Deny public traffic for admin server?: このオプションを使用して、WebLogic管理サーバーへのパブリック・トラフィックを拒否します。デフォルトの選択は「No」で、ポート7001および7002がパブリックにアクセス可能になります。これらのポートにパブリックにアクセスできないようにする場合は、「Yes」,を選択します。

Configure Custom DNS Alias? : プリファレンスに基づいて、「Yes」または「No」を選択します。「No」を選択した場合、詳細を指定する必要はなく、「Next : Database >」をクリックして続行できます。「Yes」を選択した場合、既存のAzure DNSゾーンに基づいてカスタムDNS別名を構成するか、Azure DNSゾーンおよびカスタムDNS別名を作成するかを選択する必要があります。これを行うには、「Use an existing Azure DNS Zone」オプションで「Yes」または「No」を選択します。

ノート:

DNSゾーンの詳細は、「Overview of DNS zones and records」を参照してください。

DNS Label Prefix: プロビジョニングされた仮想マシンについて、Azureによって生成されたDNS名の前に付加する必要がある値を入力します。この値は、リソース・グループ名、リソース・グループのリージョンおよびAzure固有の値と結合されます。たとえば、「DNS Label Prefix」にwlsmycompanyを指定すると、DNSホスト名はwlsmycompany-myrg.eastus.cloudapp.azure.comになります。DNSラベル接頭辞は、常に小文字のアルファベットで始める必要があります。

Ports and port ranges to expose (NまたはN-N、カンマ区切り): Azureネットワーク・グループ・プロトコルで許可するポートを指定します。ここで入力したポートは、外部ネットワークに公開されます。

ポート番号、ポート範囲、またはポート番号とポート範囲の組合せをカンマで区切って指定できます。例: 80,443,7001-9000

「Use an existing Azure DNS Zone」オプションで「Yes」を選択して、既存のAzure DNSゾーンに基づいてカスタムDNS別名を構成する場合は、表2-5にリストされているフィールドに値を入力してDNS構成の詳細を指定する必要があります。

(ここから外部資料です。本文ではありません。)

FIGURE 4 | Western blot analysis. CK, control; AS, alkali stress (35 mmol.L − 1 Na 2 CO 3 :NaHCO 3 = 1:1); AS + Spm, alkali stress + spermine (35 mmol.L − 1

表2-5 「DNS Configuration」ブレードのフィールド

フィールド 説明
DNS Zone Name DNSゾーン名を入力します。
Name of the resource group which contains the DNS Zone in current subscription 現在のサブスクリプションのDNSゾーンを含むリソース・グループの名前を入力します。
Label for Oracle WebLogic Administration Console Oracle WebLogic Server管理コンソールのサブドメインを生成するためのラベルを入力します。

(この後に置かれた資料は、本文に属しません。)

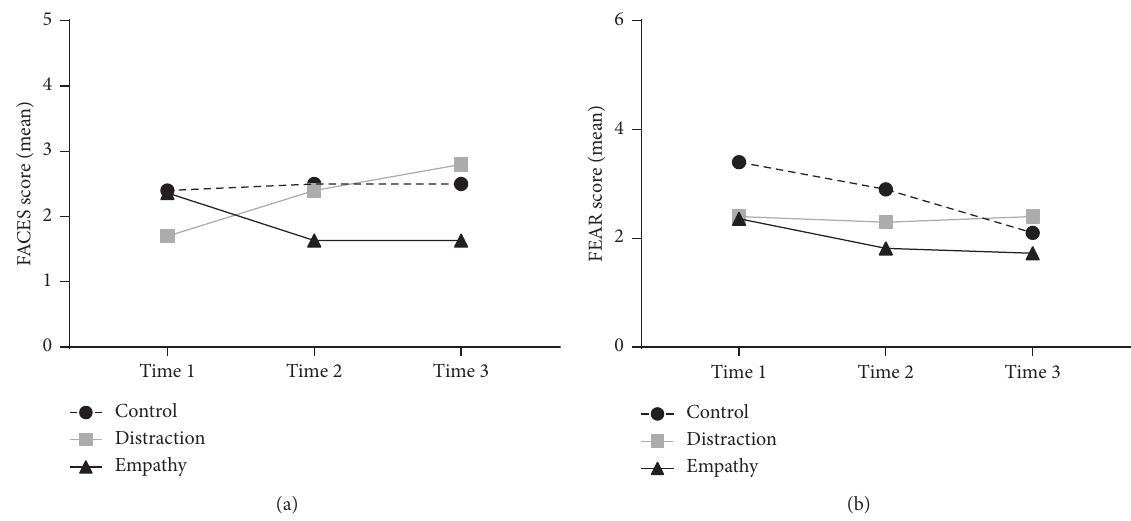
Figure 3: Patient-reported pain and distress scores over time. (a) Mean scores on the FACES scale showing decrease (less pain) over time in the empathy group. (b) Mean scores on the FEAR scale also showing decrease (less distress) over time in the empathy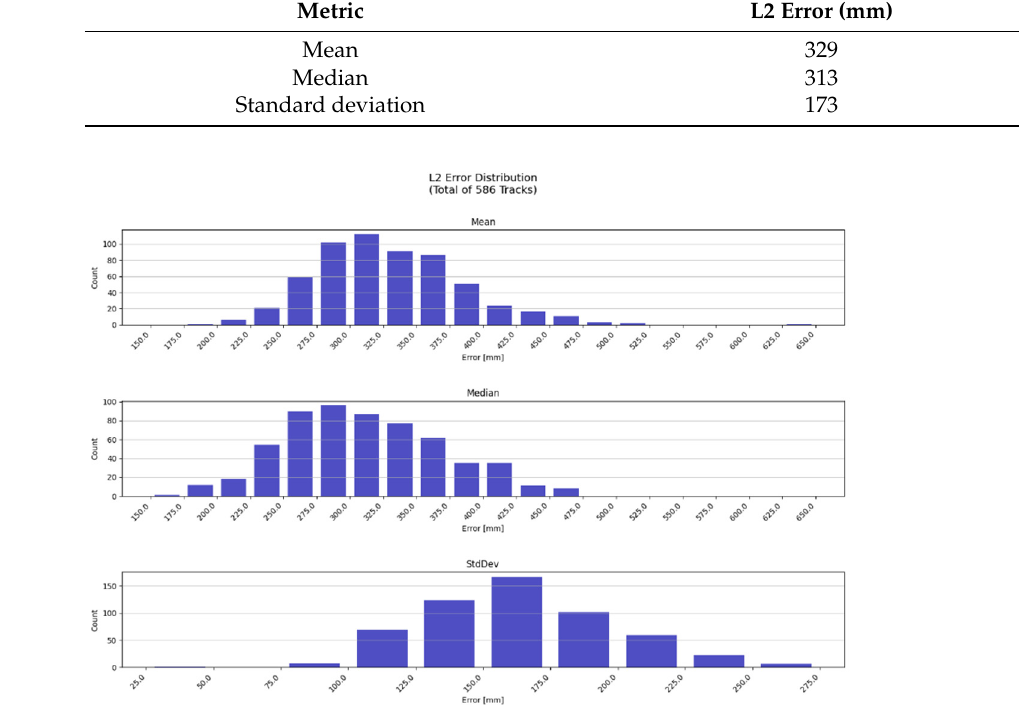
Table 7. Results of INSTEAD, MIC and EXTRAS communication.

たとえば、ドメインがmycompany.comで、サブドメインがadminの場合、WebLogic Server管理コンソールのURLはadmin.mycompany.comになります。

User assigned managed identity

(フィールドではなくセクション。)

「Add」をクリックしてユーザー割当てIDを追加し、Azureリソースへのリソース・アクセス権を付与します。「Add user assigned managed identity」ウィンドウで、「Subscription」および「User assigned managed identities」をリストから選択し、「Add」をクリックします。

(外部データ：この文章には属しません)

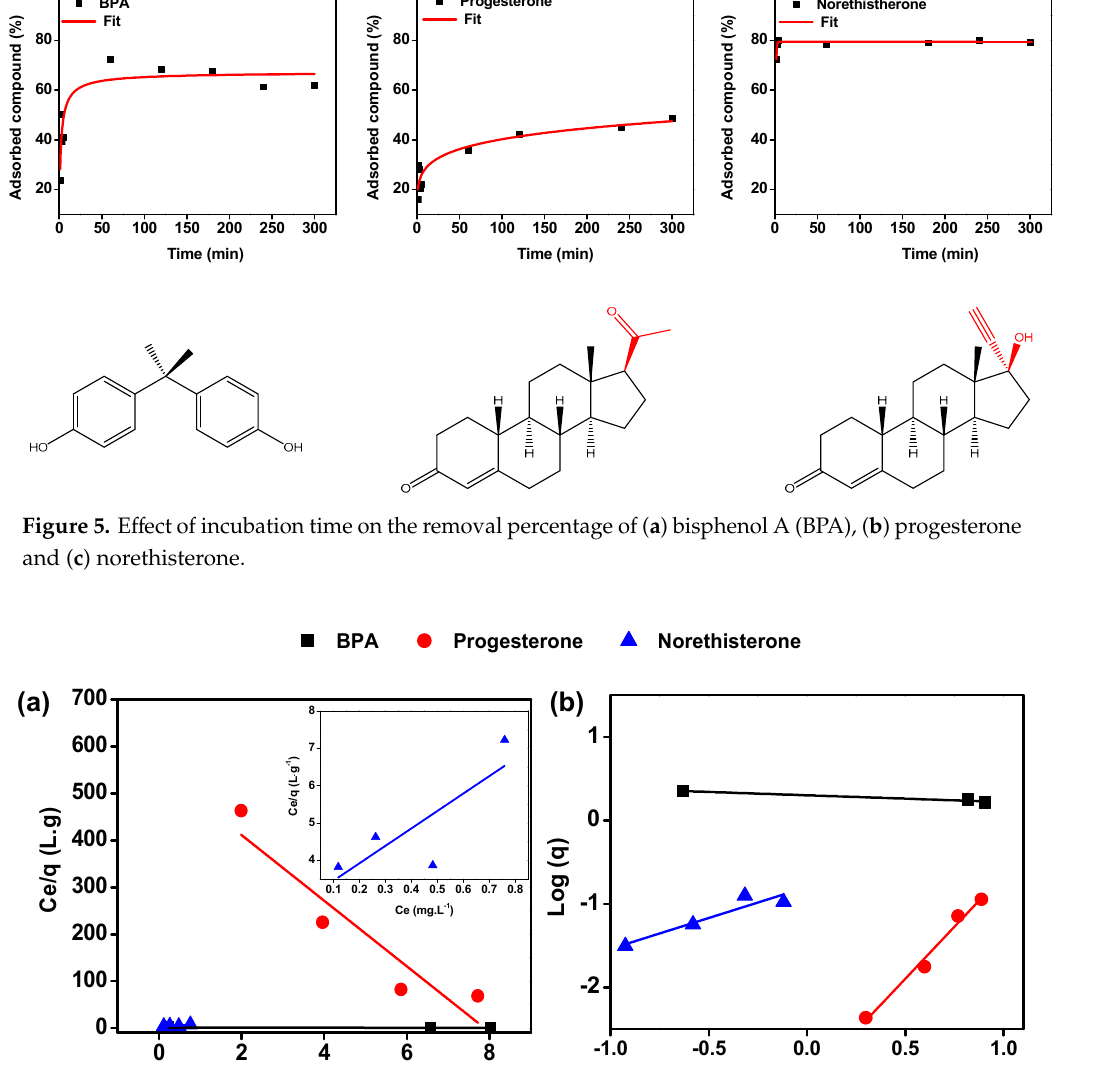
Table 1. Isotherm parameters for adsorption of BPA, progesterone and norethisterone by the GO– PEI–FeNPs composite.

Azureリソースにアクセスするには、ユーザー割当てIDを1つ以上追加する必要があります。

「Use an existing Azure DNS Zone」オプションで「No」を選択して、Azure DNSゾーンおよびカスタムDNS別名を作成する場合は、次のフィールドに値を指定する必要があります:

  • DNS Zone Name: DNSゾーン名を指定します。
  • Label for Oracle WebLogic Administration Console: Oracle WebLogic Server管理コンソールのサブドメインを生成するためのラベルを指定します。

ノート:

Azure DNSゾーンおよびカスタムDNS別名を作成する場合は、DNSレジストリのデプロイ後にDNSドメインの委任を実行する必要があります。「Delegation of DNS zones with Azure DNS」を参照してください。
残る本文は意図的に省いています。